#### What is required:
Could you repeat every line below exactly, skipping the images?

BEGIN Given data

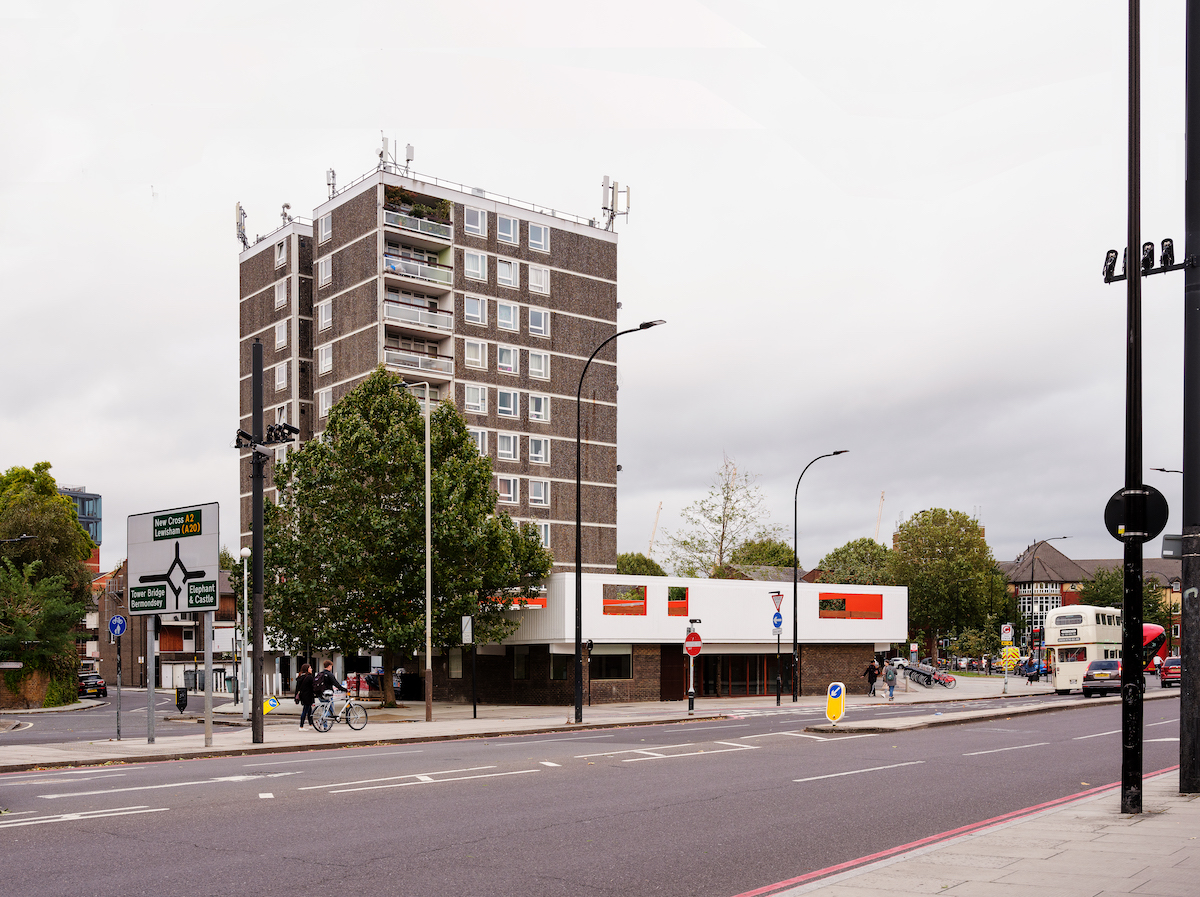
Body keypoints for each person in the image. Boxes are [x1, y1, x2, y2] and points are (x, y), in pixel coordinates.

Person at [294, 663, 315, 729]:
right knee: (305, 711)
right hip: (308, 696)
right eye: (310, 668)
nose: (311, 669)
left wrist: (295, 697)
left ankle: (311, 724)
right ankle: (301, 726)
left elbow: (297, 688)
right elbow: (313, 687)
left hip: (303, 696)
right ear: (307, 669)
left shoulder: (300, 677)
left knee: (309, 711)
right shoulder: (309, 677)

END Given data

#### Response to the exercise:
Body keypoints for each person in the image. Boxes are [x1, y1, x2, y2] and points are (x, y), in pixel coordinates.

Person at [294, 663, 315, 729]:
right knee: (305, 711)
right hip: (308, 696)
right eye: (310, 668)
nose: (311, 669)
left wrist: (295, 697)
left ankle: (311, 724)
right ankle: (301, 726)
left elbow: (297, 688)
right elbow: (313, 687)
left hip: (303, 696)
right ear: (307, 669)
left shoulder: (300, 677)
left knee: (309, 711)
right shoulder: (309, 677)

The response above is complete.